Your response should consist solely of the lines from the one containing "right eye: (137, 245)" through the end of the data, copied exactly.

:: Entries provided ::
= Beginning of Section =

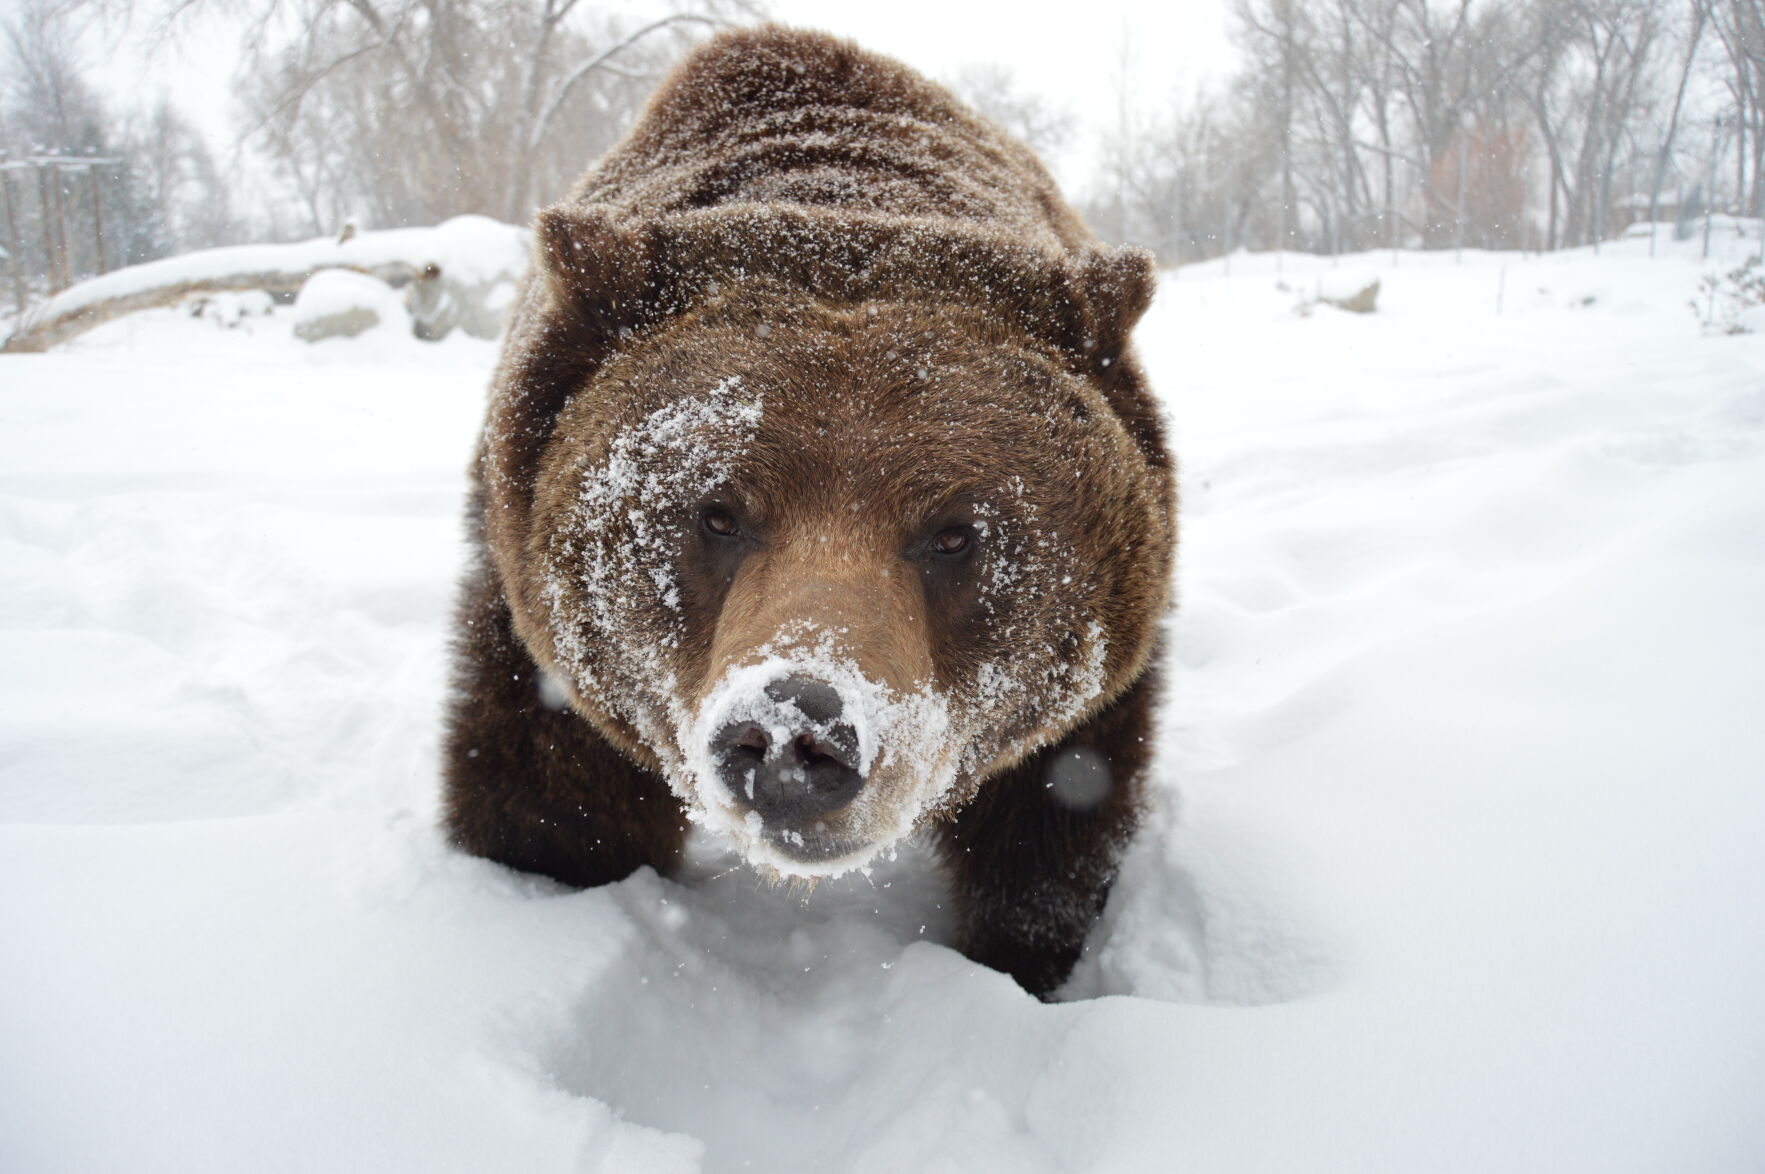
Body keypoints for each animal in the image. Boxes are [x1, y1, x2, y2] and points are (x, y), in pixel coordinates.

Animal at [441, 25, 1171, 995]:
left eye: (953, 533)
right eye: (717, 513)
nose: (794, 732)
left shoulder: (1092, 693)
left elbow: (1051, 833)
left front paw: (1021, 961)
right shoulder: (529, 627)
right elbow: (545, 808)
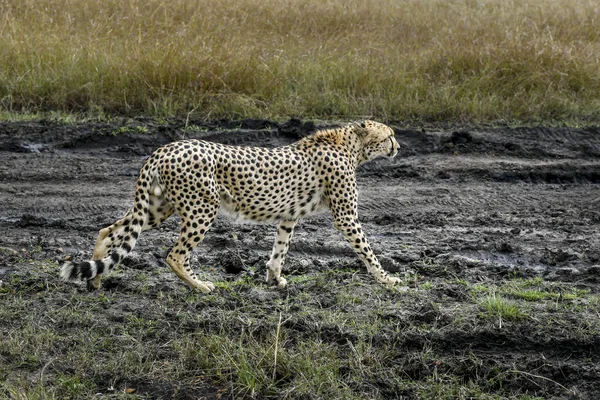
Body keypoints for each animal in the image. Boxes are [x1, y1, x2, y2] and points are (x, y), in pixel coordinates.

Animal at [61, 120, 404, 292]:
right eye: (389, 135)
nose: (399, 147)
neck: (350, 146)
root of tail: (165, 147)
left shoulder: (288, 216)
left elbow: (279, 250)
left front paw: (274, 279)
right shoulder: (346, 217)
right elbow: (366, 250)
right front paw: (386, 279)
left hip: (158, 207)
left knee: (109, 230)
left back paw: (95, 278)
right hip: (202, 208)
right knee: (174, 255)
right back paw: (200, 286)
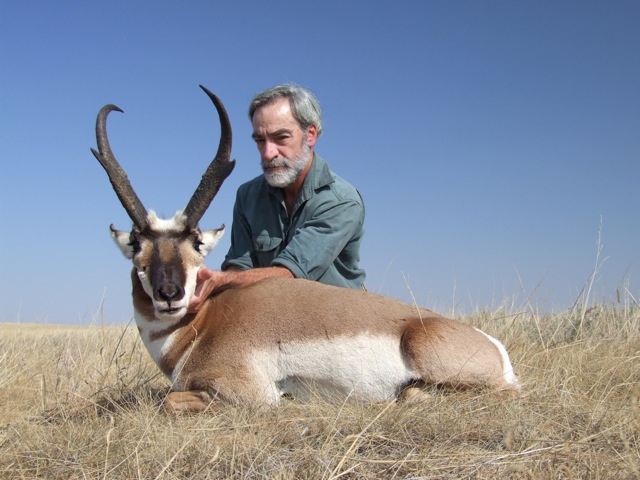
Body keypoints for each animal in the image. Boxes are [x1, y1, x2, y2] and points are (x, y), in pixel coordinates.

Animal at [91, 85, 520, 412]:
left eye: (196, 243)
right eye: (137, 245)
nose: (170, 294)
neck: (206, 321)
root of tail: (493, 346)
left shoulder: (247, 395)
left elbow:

= End of Section =

:: Response below ::
right eye: (137, 245)
nose: (170, 294)
neck: (206, 321)
root of tail: (493, 346)
left shoulder: (247, 395)
left elbow:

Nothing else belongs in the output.